▶ Goals
1. Reproduce the passage of the EV news recap between "What You Missed" and "buy and sell.", inclusive.
2. Based on the EV news recap, decide whether each statement agrees with it. Answer yes or no, and quote the words that decide it. (a) Tesla delivered 466,140 vehicles in Q2. (b) Barclays rates Tesla Overweight. (c) Of the Model S and X deliveries, 8% were subject to operating lease accounting.
3. According to the EV news recap, what was the consensus estimate that Tesla's Q2 deliveries beat?

▶ Excerpted text
⟨

What You Missed This Week in EVs and Clean Energy

Institutional investors and professional traders rely on The Fly to keep up-to-the-second on breaking news in the electric vehicle and clean energy space, as well as which stocks in these sectors that the best analysts on Wall Street are saying to buy and sell.

From the hotly-debated high-flier Tesla (TSLA), Wall Street’s newest darling Rivian (RIVN), traditional-stalwarts turned EV-upstarts GM (GM) and Ford (F) to the numerous SPAC-deal makers that have come public in this red-hot space, The Fly has you covered with “Charged,” a weekly recap of the top stories and expert calls in the sector.

TESLA DELIVERIES: Tesla said it produced 479,700 vehicles in Q2 and delivered 466,140 of them. The company produced 19,489 of the Model S and X with deliveries of 19,225 and 8% subject to operating lease accounting. Tesla also produced 460,211 of the Model 3 and Y with deliveries of 446,915 and 5% subject to operating lease accounting.

Commenting on the news, Barclays says Tesla “cleared the bar” in Q2 as its deliveries of 466,140 vehicles beat the consensus estimate of 447,000. The focus now shifts to the company’s Q2 margin, the analyst tells investors in a research note. Tesla’s production continues to outpace deliveries, albeit at a declining pace, and it is on track to meet its 1.8M 2023 guidance, says the firm. However, Barclays believes questions remain on a “margin floor” and demand elasticity as inventory build continues. It keeps an Equal Weight rating on Tesla with a $260 price target.

⟩

▶ Data listing

⟨

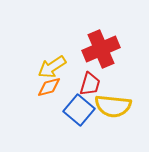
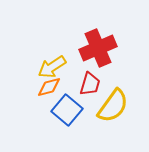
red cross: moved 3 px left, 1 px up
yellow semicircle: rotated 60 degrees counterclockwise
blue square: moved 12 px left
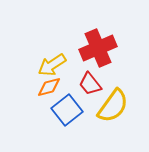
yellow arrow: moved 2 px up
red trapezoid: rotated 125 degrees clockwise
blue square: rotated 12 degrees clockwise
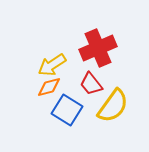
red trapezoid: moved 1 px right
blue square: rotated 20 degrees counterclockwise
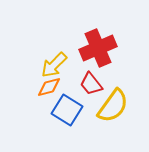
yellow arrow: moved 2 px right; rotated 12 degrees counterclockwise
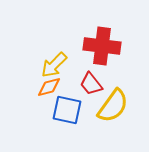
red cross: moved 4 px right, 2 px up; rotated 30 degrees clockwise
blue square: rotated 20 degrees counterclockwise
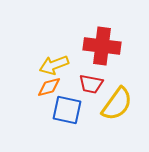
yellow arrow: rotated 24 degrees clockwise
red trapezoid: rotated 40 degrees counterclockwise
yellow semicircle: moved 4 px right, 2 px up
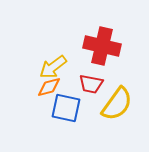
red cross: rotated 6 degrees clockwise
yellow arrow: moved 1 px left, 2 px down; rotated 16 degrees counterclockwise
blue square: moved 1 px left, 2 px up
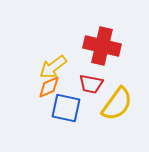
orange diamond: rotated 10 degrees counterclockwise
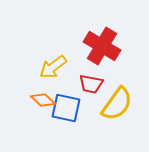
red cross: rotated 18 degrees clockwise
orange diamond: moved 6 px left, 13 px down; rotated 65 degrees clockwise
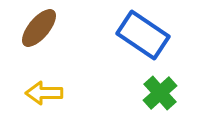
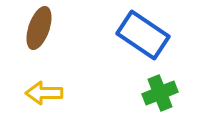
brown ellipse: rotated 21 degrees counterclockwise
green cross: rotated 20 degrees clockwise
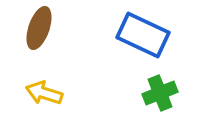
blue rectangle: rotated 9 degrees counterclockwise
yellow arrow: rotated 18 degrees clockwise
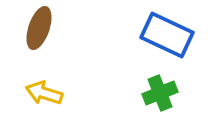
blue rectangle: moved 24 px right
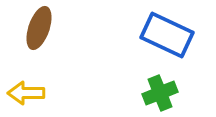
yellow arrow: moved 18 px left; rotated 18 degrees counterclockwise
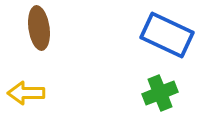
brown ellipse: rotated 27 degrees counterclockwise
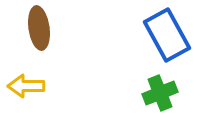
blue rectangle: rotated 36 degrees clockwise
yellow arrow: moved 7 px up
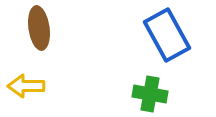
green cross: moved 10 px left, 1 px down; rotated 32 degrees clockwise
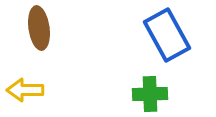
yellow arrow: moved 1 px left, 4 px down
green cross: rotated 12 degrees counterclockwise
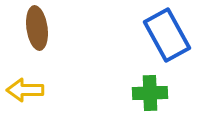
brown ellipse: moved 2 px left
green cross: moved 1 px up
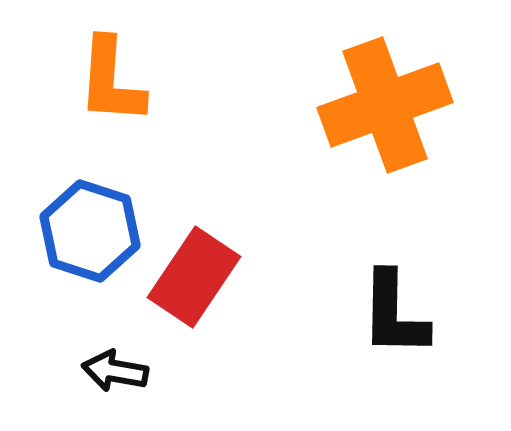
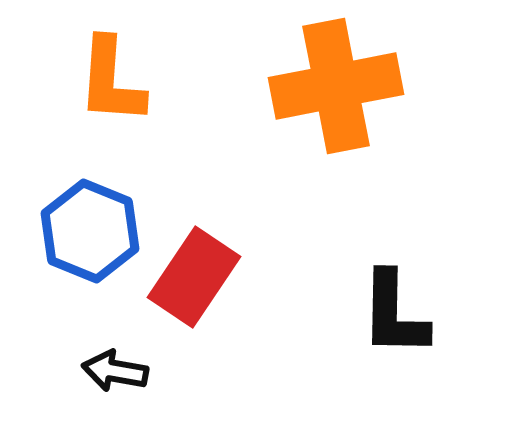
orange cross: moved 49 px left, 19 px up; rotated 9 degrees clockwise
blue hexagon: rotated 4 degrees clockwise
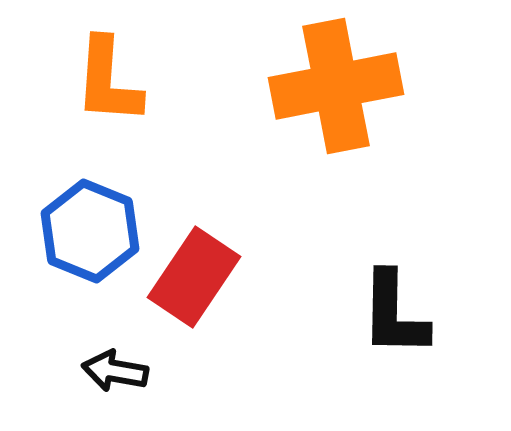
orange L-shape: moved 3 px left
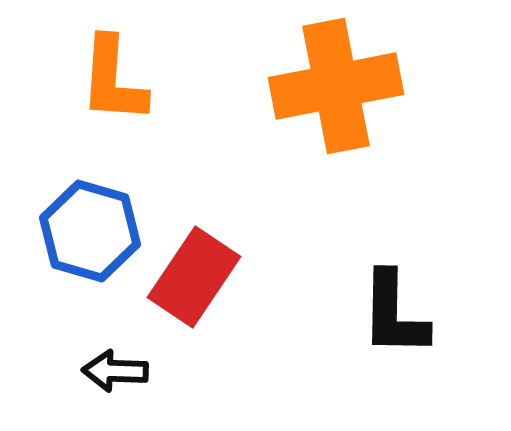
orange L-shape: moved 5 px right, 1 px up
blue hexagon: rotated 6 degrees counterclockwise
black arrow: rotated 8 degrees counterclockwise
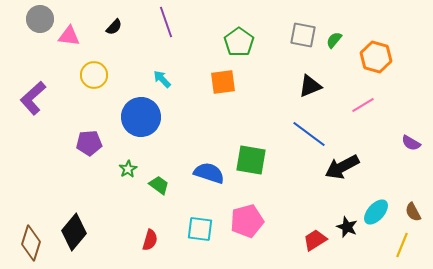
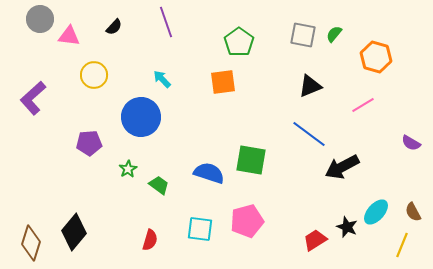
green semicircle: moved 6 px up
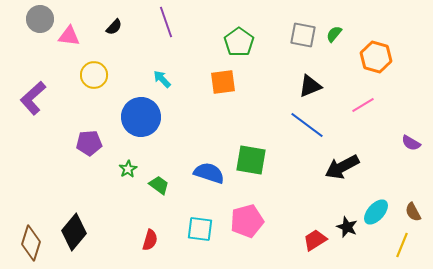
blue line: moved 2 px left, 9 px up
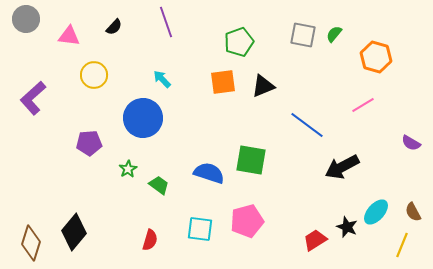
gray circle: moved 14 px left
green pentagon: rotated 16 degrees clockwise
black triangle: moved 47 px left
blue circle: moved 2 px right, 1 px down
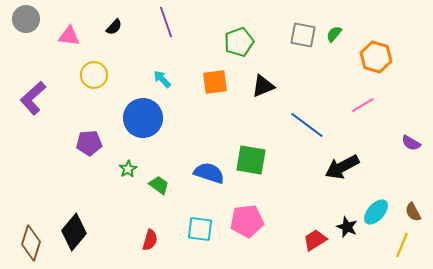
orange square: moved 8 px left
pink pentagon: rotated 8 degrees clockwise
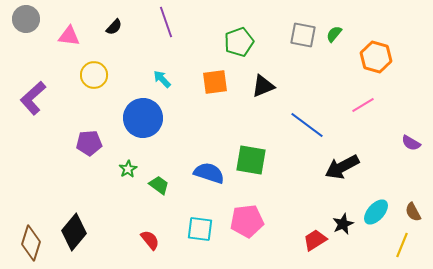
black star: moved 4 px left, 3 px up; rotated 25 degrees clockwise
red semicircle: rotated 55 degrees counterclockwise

⟩

▶ Solutions to the exercise
1.
What You Missed This Week in EVs and Clean Energy

Institutional investors and professional traders rely on The Fly to keep up-to-the-second on breaking news in the electric vehicle and clean energy space, as well as which stocks in these sectors that the best analysts on Wall Street are saying to buy and sell.

2.
(a) Yes: "Tesla said it produced 479,700 vehicles in Q2 and delivered 466,140 of them."
(b) No: "It keeps an Equal Weight rating on Tesla with a $260 price target."
(c) Yes: "The company produced 19,489 of the Model S and X with deliveries of 19,225 and 8% subject to operating lease accounting."

3. 447,000 vehicles.